By law, deposits can't be 'non-refundable'; if a company keeps your money ask for a breakdown of why it can't be refunded. Read more about this below.
Availability can sometimes be an issue with venues, with some going bust, or even being double booked.
Before you commit to a venue for your wedding ceremony or reception, make sure you read the small print of your contract.
Should you need to move or cancel the date, what would your rights be? Look at what cancellation charges may apply and the timelines for these.
No one wants to find themselves having to cancel or move the date of their wedding, but it can happen - due to family illness, for example.
And you may have paid a deposit, or even the full cost of your venue already.
If you cancel your venue it is usually only allowed to keep an amount of money that will cover its actual losses.
For example, if you cancel one day before your wedding day, it will be unlikely that the venue will be able to cover all of its costs.
If you cancel at short notice, the business will have reasonable grounds to keep most - if not all - of your deposit, minus any savings it can make.
Possibly by cancelling orders, staff or if it is able to reuse any stock at a later date (like bottled alcohol).
In some cases they may choose to charge a cancellation fee. If they do so, this should be explained in your contract.
It is reasonable to expect your venue to give you a full or partial refund if you cancel well in advance because it will be able to resell the booking.

- Directive -
Print the wedding venue cancellation text word for word.

- Data provided -
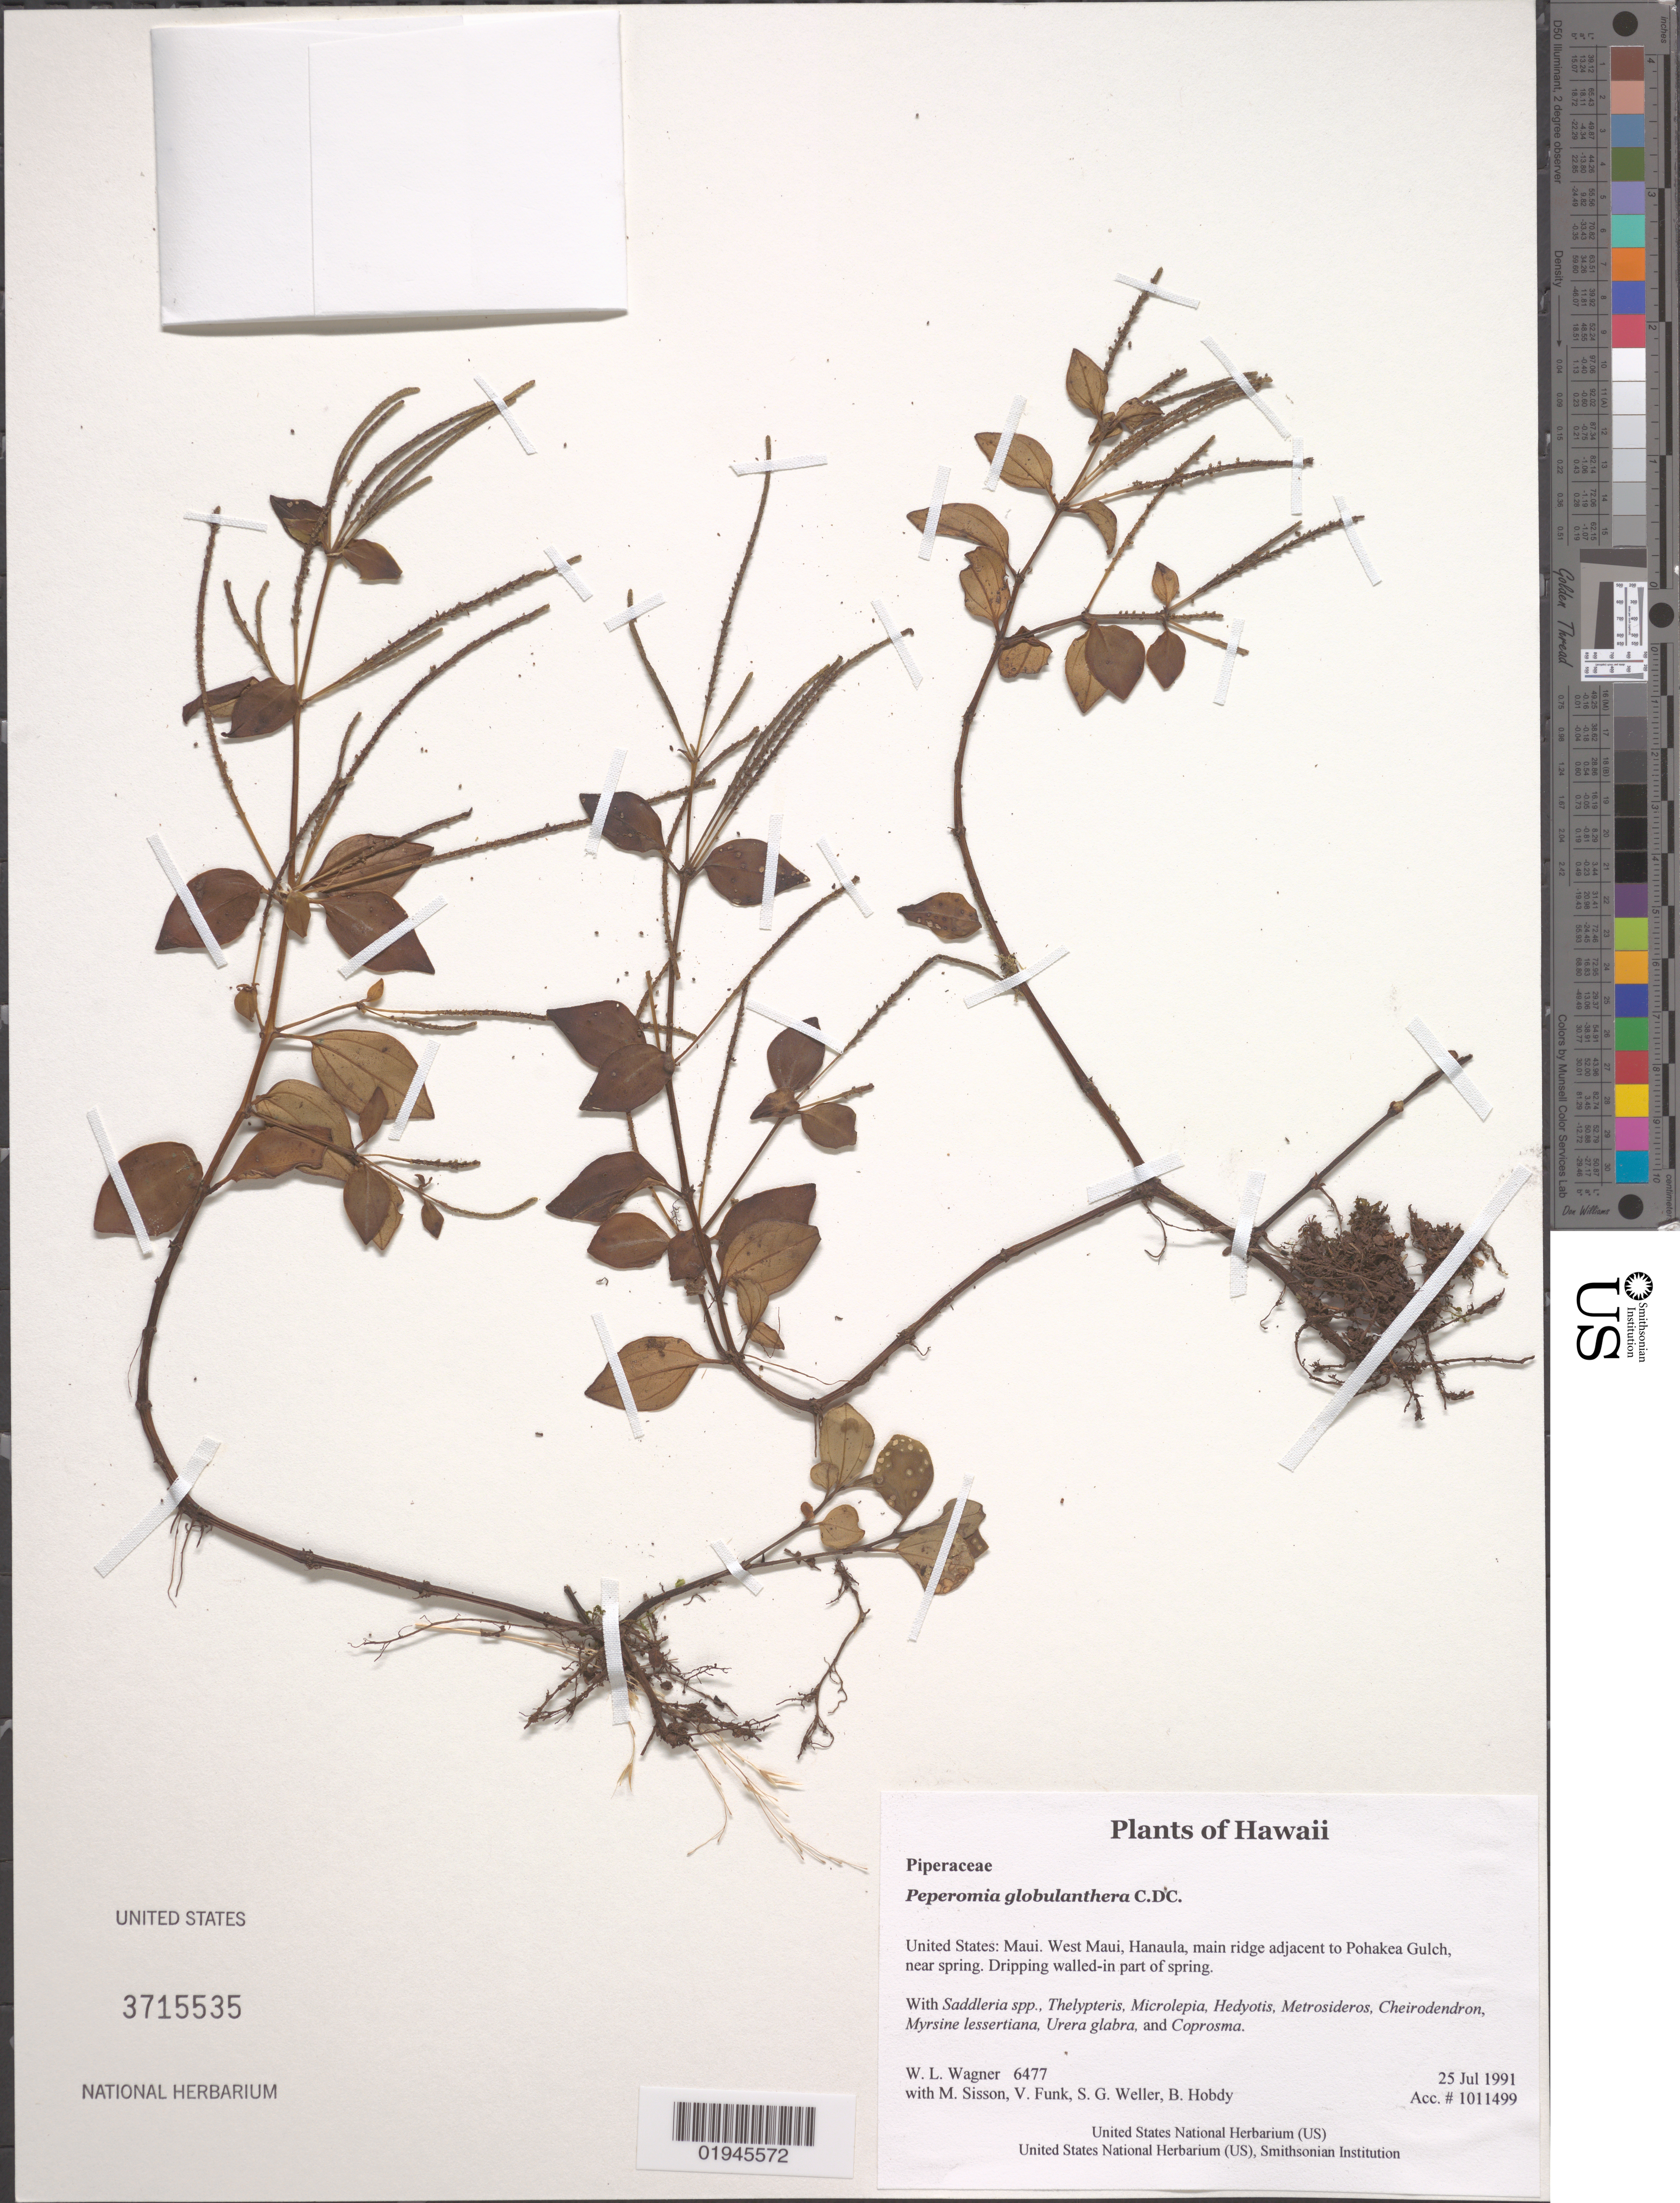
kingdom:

--

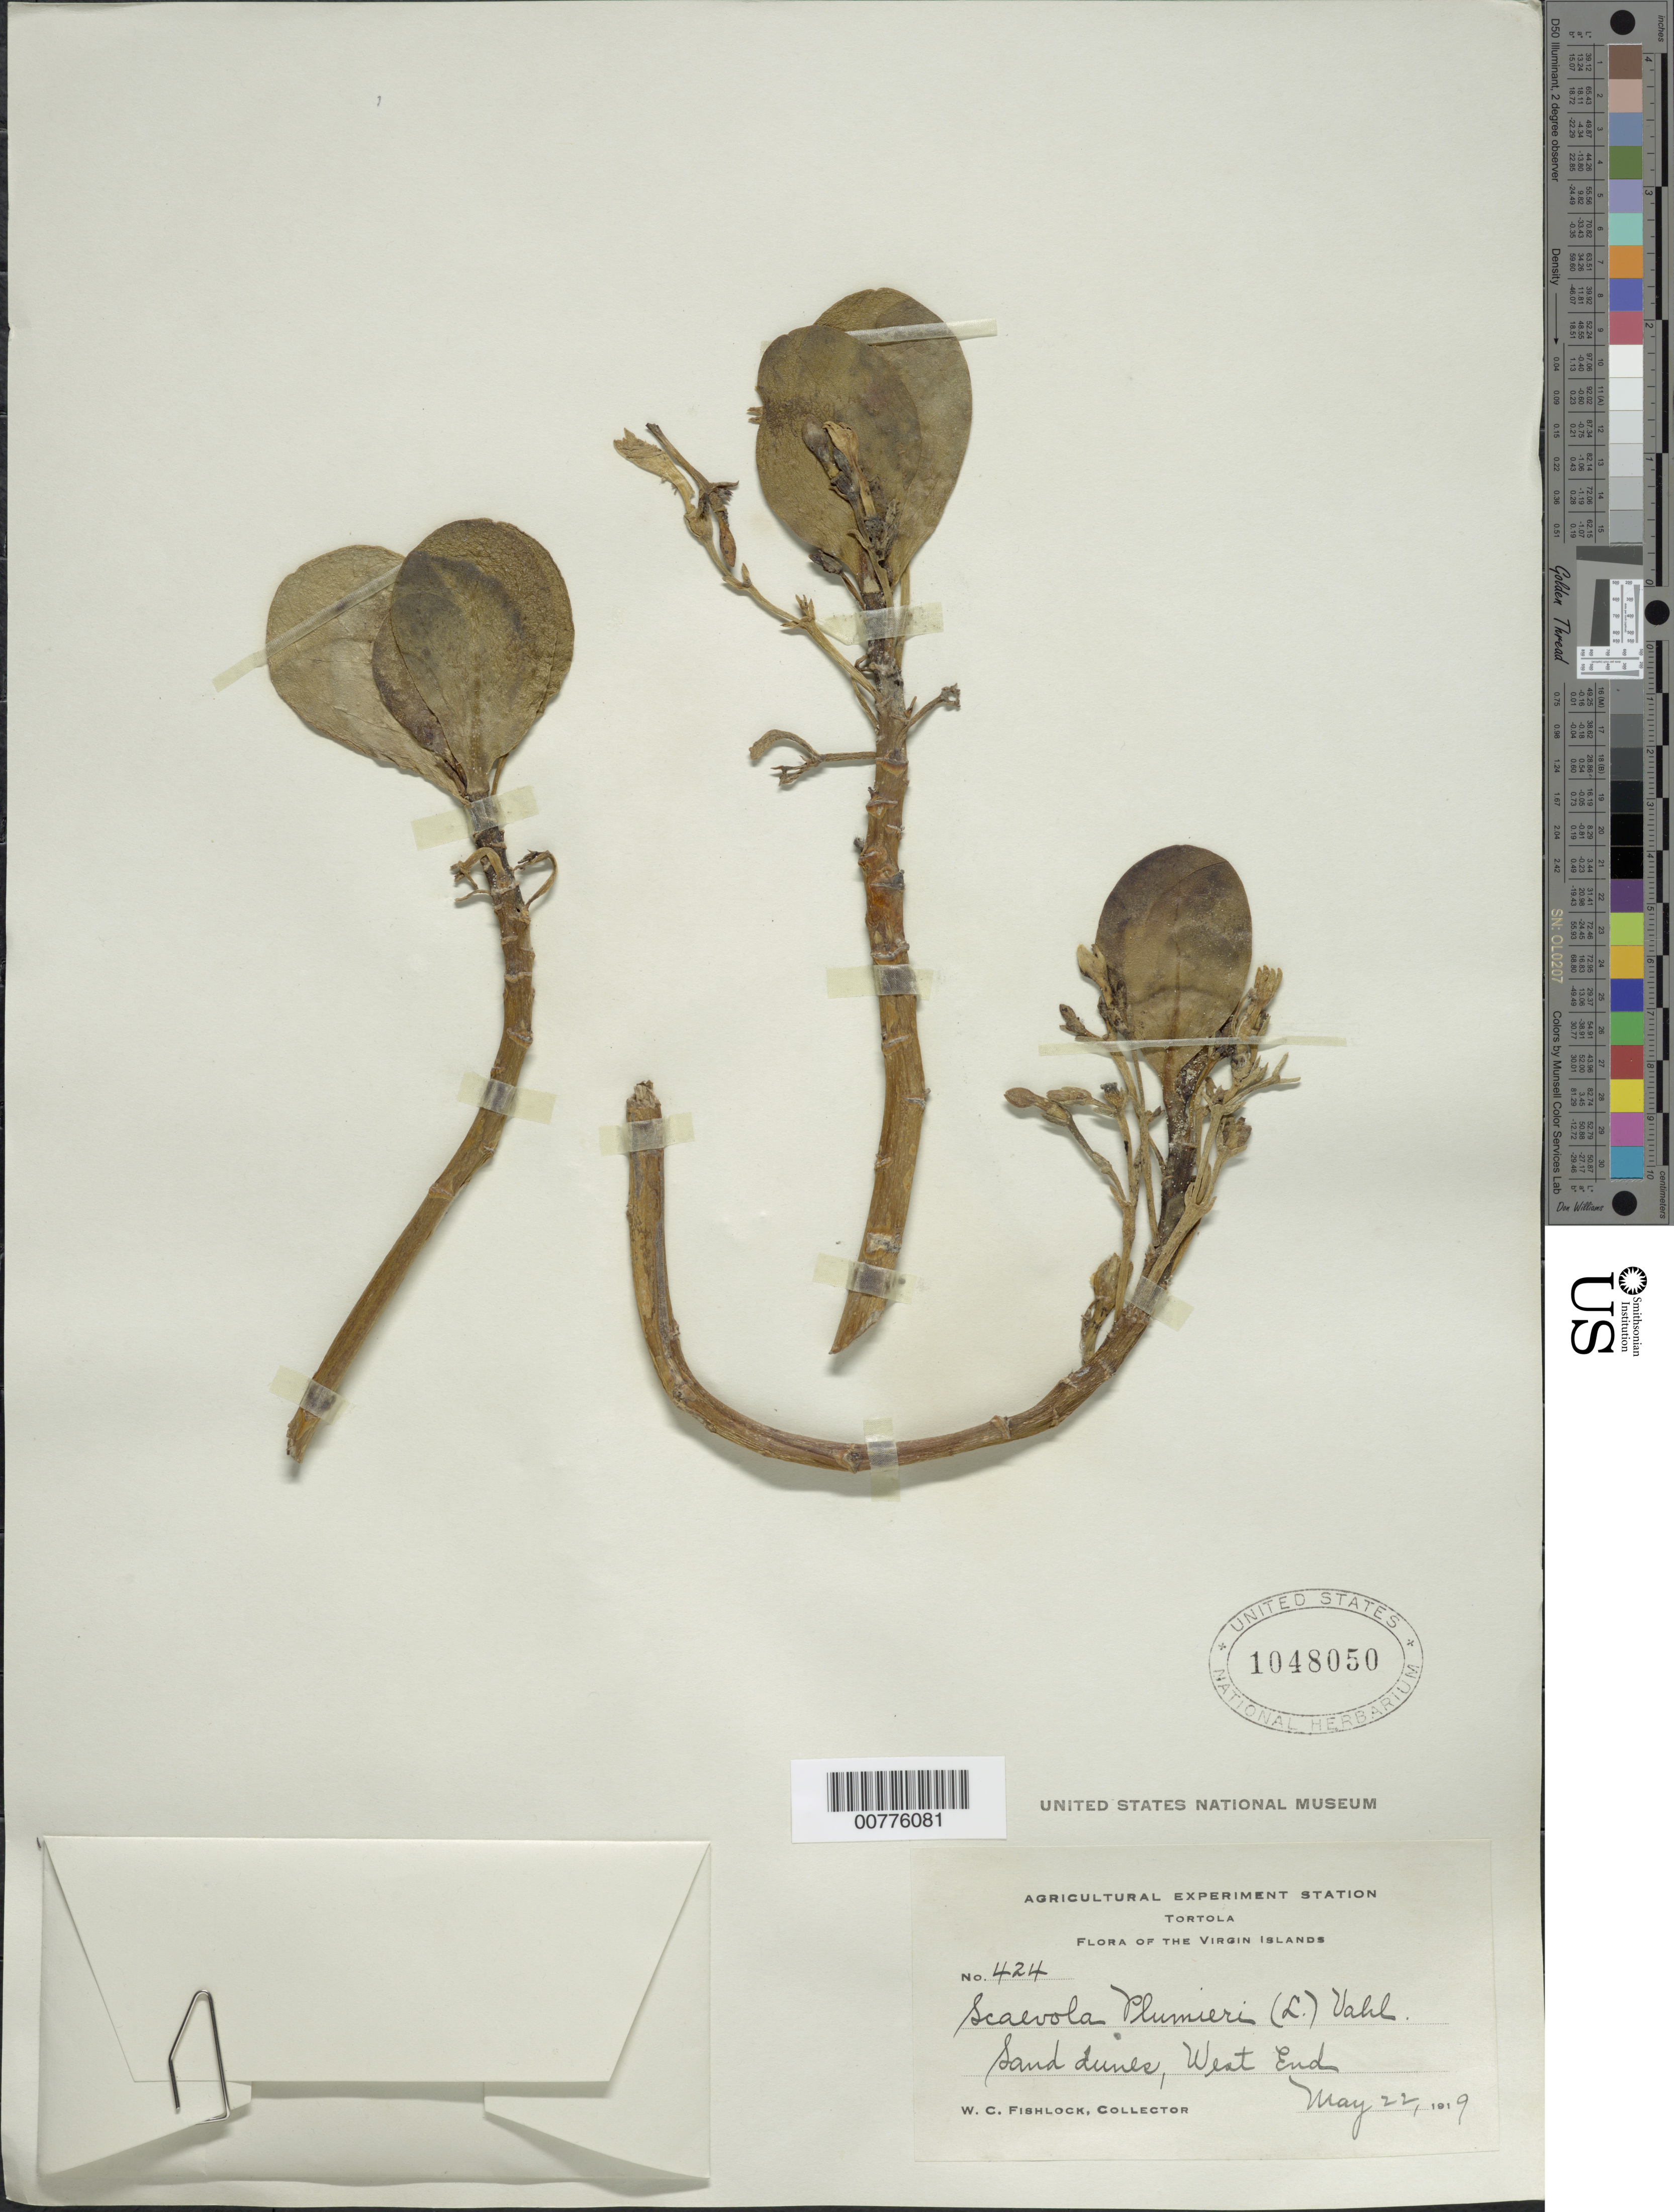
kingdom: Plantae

- Full response -
By law, deposits can't be 'non-refundable'; if a company keeps your money ask for a breakdown of why it can't be refunded. Read more about this below.
Availability can sometimes be an issue with venues, with some going bust, or even being double booked.
Before you commit to a venue for your wedding ceremony or reception, make sure you read the small print of your contract.
Should you need to move or cancel the date, what would your rights be? Look at what cancellation charges may apply and the timelines for these.
No one wants to find themselves having to cancel or move the date of their wedding, but it can happen - due to family illness, for example.
And you may have paid a deposit, or even the full cost of your venue already.
If you cancel your venue it is usually only allowed to keep an amount of money that will cover its actual losses.
For example, if you cancel one day before your wedding day, it will be unlikely that the venue will be able to cover all of its costs.
If you cancel at short notice, the business will have reasonable grounds to keep most - if not all - of your deposit, minus any savings it can make.
Possibly by cancelling orders, staff or if it is able to reuse any stock at a later date (like bottled alcohol).
In some cases they may choose to charge a cancellation fee. If they do so, this should be explained in your contract.
It is reasonable to expect your venue to give you a full or partial refund if you cancel well in advance because it will be able to resell the booking.